Quali sono le filosofie che  distinguono le due squadre?

La squadra B si basa principalmente sulla battuta schierando giocatori non proprio forti in difesa ma che sanno battere. Il loro allenamento è basato maggiormente sulla battuta. Potrebbe anche andar bene se si lavorasse sulla difesa durante il BP. Ma la squadra B non lo fa. Ha l’abitudine di tenere in panchina un giocatore che gioca bene in difesa ma non ha una buona “MEDIA”. Questo succede quando si dà troppa importanza alle statistiche.

 

la squadra A ha un diverso approccio. Battere è molto importante, ma bisogna saper anche difendere. "A nessuno piace il giocatore che segna  1 punto e che poi ne fa segnare 2" (uno dei tanti aneddoti di Casey Stengel, giocatore di MLB dal 1912 al 1925; 2 titoli World Series da giocatore e 7 da manager di cui 5 consecutivi con gli Yankees dal 1949 al 1953; divenne famoso anche per il suo modo di parlare umoristico e talvolta sconnesso, ndt).

 

Il modo di giocare della squadra B li porterà spesso ai playoff, ma  difficilmente potranno aggiudicarsi il titolo. Perché? Perché quando  arriveranno ai playoff avranno di fronte i migliori lanciatori gara dopo gara e i punti segnati saranno pochi. La squadra che gioca  meglio in difesa vincerà nove volte su dieci. La squadra con la peggiore difesa è destinata a fallire. 

 

I battitori della squadra B sono in difficoltà sulla palla interna, prendono troppi strike in quella zona, e quando la colpivano non ottenevano buoni risultati. La squadra A se n'è accorta e ha saputo trarne vantaggio, mentre la squadra B è rimasta sempre a guardare. 

 

La palla interna è un lancio che un battitore con buona velocità di giro di mazza può veramente procurare dei danni, ma richiede molto allenamento. La palla interna è un lancio che può portare al successo ogni lanciatore. Non solo lanciandola, ma sapendo controllarla nella zona dello strike.

 

Per migliorare la battuta su quel tipo di lancio, basta programmare la macchina lancia palle indirizzando la palla leggermente all’interno del piatto.
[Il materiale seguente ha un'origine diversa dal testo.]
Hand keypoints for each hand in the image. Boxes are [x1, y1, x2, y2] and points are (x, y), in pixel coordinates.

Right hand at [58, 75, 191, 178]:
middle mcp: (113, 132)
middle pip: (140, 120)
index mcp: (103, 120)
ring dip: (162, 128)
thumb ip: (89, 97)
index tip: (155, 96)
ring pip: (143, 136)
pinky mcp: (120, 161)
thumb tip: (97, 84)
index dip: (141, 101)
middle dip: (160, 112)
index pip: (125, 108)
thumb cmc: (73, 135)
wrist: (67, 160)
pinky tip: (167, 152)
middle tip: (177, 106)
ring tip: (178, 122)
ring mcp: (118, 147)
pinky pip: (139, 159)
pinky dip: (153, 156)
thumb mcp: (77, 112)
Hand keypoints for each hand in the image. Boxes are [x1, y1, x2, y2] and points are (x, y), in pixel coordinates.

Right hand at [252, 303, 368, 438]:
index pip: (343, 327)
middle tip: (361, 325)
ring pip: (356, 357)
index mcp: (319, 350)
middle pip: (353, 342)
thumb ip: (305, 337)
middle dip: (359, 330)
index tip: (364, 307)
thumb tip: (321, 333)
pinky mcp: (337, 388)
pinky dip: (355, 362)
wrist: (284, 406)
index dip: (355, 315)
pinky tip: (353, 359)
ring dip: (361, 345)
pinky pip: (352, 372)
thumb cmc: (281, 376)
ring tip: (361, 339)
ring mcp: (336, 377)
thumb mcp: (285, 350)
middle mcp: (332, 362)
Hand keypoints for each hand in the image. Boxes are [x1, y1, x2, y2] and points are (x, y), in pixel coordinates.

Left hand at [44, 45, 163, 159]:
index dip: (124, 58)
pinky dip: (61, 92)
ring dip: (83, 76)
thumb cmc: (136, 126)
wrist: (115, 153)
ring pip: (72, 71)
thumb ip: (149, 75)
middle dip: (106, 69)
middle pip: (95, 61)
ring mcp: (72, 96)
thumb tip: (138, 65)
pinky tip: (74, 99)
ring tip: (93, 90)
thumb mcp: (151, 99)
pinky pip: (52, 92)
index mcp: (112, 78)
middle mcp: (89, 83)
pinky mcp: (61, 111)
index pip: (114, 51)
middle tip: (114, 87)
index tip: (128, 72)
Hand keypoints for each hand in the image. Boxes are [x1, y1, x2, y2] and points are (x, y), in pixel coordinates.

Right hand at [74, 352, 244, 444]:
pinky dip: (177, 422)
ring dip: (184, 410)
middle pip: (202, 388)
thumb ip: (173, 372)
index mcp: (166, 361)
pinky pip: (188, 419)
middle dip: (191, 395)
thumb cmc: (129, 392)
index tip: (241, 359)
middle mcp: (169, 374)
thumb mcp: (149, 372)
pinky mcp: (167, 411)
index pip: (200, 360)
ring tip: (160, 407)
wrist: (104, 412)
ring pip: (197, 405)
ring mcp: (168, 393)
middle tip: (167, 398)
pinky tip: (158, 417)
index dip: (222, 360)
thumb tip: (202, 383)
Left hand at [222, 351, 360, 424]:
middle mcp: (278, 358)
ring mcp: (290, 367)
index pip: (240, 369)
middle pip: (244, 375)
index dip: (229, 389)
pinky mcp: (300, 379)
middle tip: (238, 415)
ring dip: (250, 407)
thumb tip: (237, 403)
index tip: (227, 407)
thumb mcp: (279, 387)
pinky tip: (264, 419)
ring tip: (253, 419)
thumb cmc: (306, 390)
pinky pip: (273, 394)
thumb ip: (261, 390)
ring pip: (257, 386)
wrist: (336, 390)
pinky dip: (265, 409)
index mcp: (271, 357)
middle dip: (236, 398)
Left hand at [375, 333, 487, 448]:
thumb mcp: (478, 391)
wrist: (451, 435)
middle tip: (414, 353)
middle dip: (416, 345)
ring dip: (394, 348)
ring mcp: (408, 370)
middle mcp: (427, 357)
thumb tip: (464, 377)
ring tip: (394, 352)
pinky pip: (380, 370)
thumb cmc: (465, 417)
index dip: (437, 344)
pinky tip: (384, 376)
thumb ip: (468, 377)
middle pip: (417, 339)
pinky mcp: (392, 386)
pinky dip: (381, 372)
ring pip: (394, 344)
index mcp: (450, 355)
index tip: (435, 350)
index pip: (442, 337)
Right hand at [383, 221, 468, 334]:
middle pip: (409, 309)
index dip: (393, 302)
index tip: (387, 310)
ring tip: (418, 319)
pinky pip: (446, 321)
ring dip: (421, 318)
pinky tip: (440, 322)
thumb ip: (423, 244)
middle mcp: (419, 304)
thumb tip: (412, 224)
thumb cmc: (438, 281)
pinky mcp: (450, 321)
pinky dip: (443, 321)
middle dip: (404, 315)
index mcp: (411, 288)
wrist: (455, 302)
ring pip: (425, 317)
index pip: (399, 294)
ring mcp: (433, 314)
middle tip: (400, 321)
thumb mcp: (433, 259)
Fate attenzione che il battitore effettui il passo verso il lanciatore e non effettui il passo aperto (step in the bucket, ndt). E’ un esercizio che aiuta a migliorare la velocità delle mani e a tirare la palla.

 

Quindi, se foste voi uno dei coach di queste squadre, cosa fareste per migliore? Come organizzereste l’allenamento? Avete notato delle similitudini con la vostra squadra?  E’ molto costruttivo acquisire l’abitudine di analizzare la gara. Fatelo con i vostri coach e con i vostri giocatori. 

 

Eh si, perché è nostro compito come coach insegnare a giocare nel modo giusto. La chiave di tutto è la comunicazione, fiducia e rispetto reciproco.  Nel baseball giovanile sono importanti l’insegnamento dei fondamentali e la costruzione della fiducia nei ragazzi. Contrariamente a quanto pensano in molti, non si tratta di vincere! Ciò a cui bisogna prestare attenzione è come eseguono i fondamentali, se giocano con fiducia in sé stessi e quali sono le Qualità Intellettive che hanno del gioco. Il giocatore che vogliamo è uno che si sporca la divisa, il giocatore che non molla mai,  il giocatore che da sempre il massimo sia in partita che in allenamento. Quando si vedono giovani  giocare nel modo giusto, quando sanno applicare gli schemi di taglio, quando sanno come correre per prendere una volata, quando sanno fare le coperture, allora sappiamo che hanno avuto un buon coach. E questo deve essere l’obiettivo di ognuno di noi  (ndt).